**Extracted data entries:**
[Start]

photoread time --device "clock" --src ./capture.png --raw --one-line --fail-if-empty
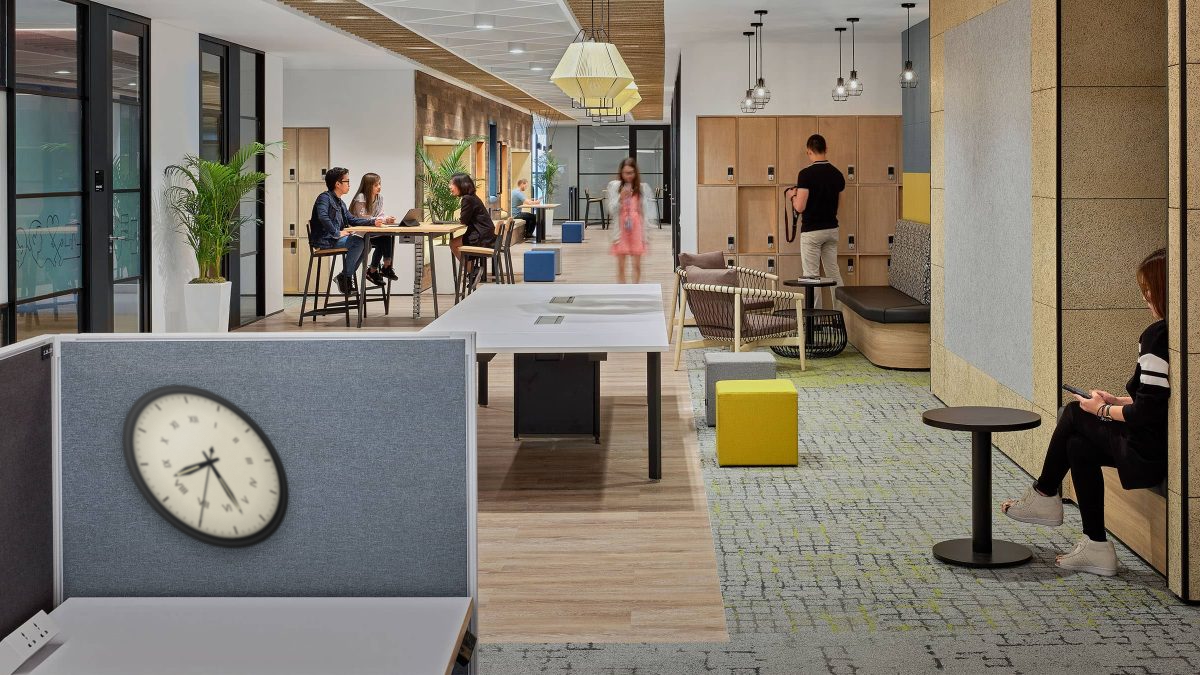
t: 8:27:35
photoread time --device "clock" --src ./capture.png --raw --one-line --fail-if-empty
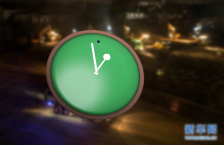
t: 12:58
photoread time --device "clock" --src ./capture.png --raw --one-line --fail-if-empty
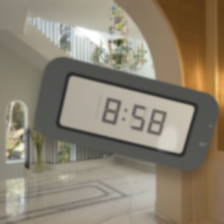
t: 8:58
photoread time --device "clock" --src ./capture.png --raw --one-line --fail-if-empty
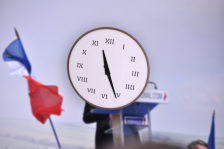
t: 11:26
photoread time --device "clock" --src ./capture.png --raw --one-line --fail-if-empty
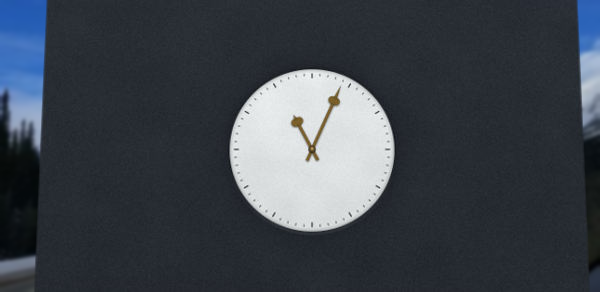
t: 11:04
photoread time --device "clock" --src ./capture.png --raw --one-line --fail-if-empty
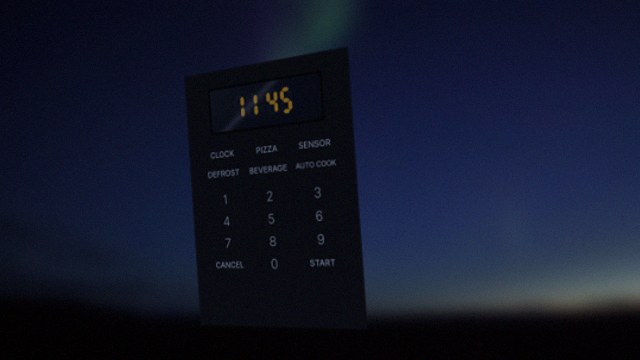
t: 11:45
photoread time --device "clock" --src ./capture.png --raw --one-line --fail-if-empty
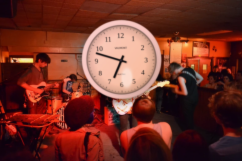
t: 6:48
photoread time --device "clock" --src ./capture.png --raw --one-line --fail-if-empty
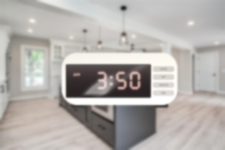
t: 3:50
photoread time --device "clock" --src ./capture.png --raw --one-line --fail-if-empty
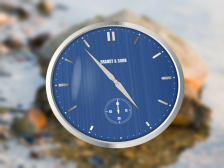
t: 4:54
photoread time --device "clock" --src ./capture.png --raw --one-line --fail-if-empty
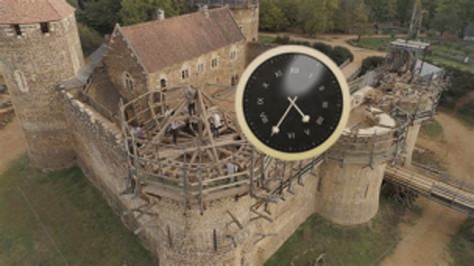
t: 4:35
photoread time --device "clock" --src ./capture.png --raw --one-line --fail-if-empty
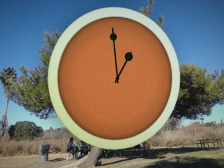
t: 12:59
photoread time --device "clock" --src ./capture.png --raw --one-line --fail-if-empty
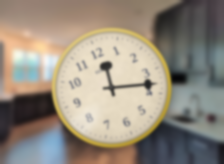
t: 12:18
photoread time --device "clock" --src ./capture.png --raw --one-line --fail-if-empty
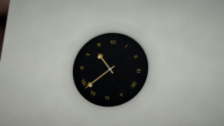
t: 10:38
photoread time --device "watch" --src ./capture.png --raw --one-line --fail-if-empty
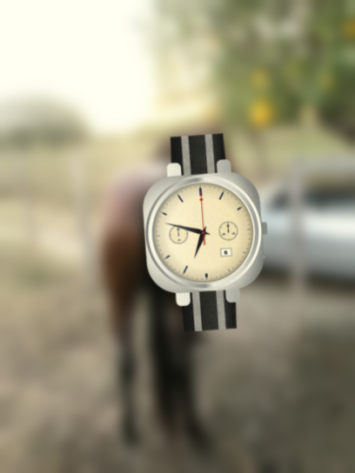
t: 6:48
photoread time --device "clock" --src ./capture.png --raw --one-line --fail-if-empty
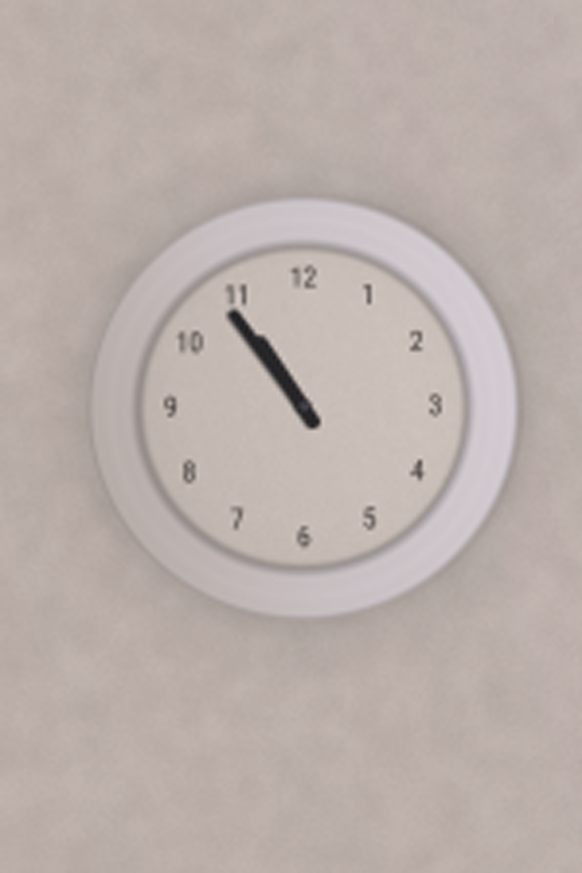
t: 10:54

[End]

**Job:** Please convert all the records above into a numbered list with one line per item, skipping blank lines. Leave the pictures out of your answer.

**Complete response:**
1. photoread time --device "clock" --src ./capture.png --raw --one-line --fail-if-empty
2. t: 8:27:35
3. photoread time --device "clock" --src ./capture.png --raw --one-line --fail-if-empty
4. t: 12:58
5. photoread time --device "clock" --src ./capture.png --raw --one-line --fail-if-empty
6. t: 8:58
7. photoread time --device "clock" --src ./capture.png --raw --one-line --fail-if-empty
8. t: 11:26
9. photoread time --device "clock" --src ./capture.png --raw --one-line --fail-if-empty
10. t: 11:04
11. photoread time --device "clock" --src ./capture.png --raw --one-line --fail-if-empty
12. t: 11:45
13. photoread time --device "clock" --src ./capture.png --raw --one-line --fail-if-empty
14. t: 6:48
15. photoread time --device "clock" --src ./capture.png --raw --one-line --fail-if-empty
16. t: 3:50
17. photoread time --device "clock" --src ./capture.png --raw --one-line --fail-if-empty
18. t: 4:54
19. photoread time --device "clock" --src ./capture.png --raw --one-line --fail-if-empty
20. t: 4:35
21. photoread time --device "clock" --src ./capture.png --raw --one-line --fail-if-empty
22. t: 12:59
23. photoread time --device "clock" --src ./capture.png --raw --one-line --fail-if-empty
24. t: 12:18
25. photoread time --device "clock" --src ./capture.png --raw --one-line --fail-if-empty
26. t: 10:38
27. photoread time --device "watch" --src ./capture.png --raw --one-line --fail-if-empty
28. t: 6:48
29. photoread time --device "clock" --src ./capture.png --raw --one-line --fail-if-empty
30. t: 10:54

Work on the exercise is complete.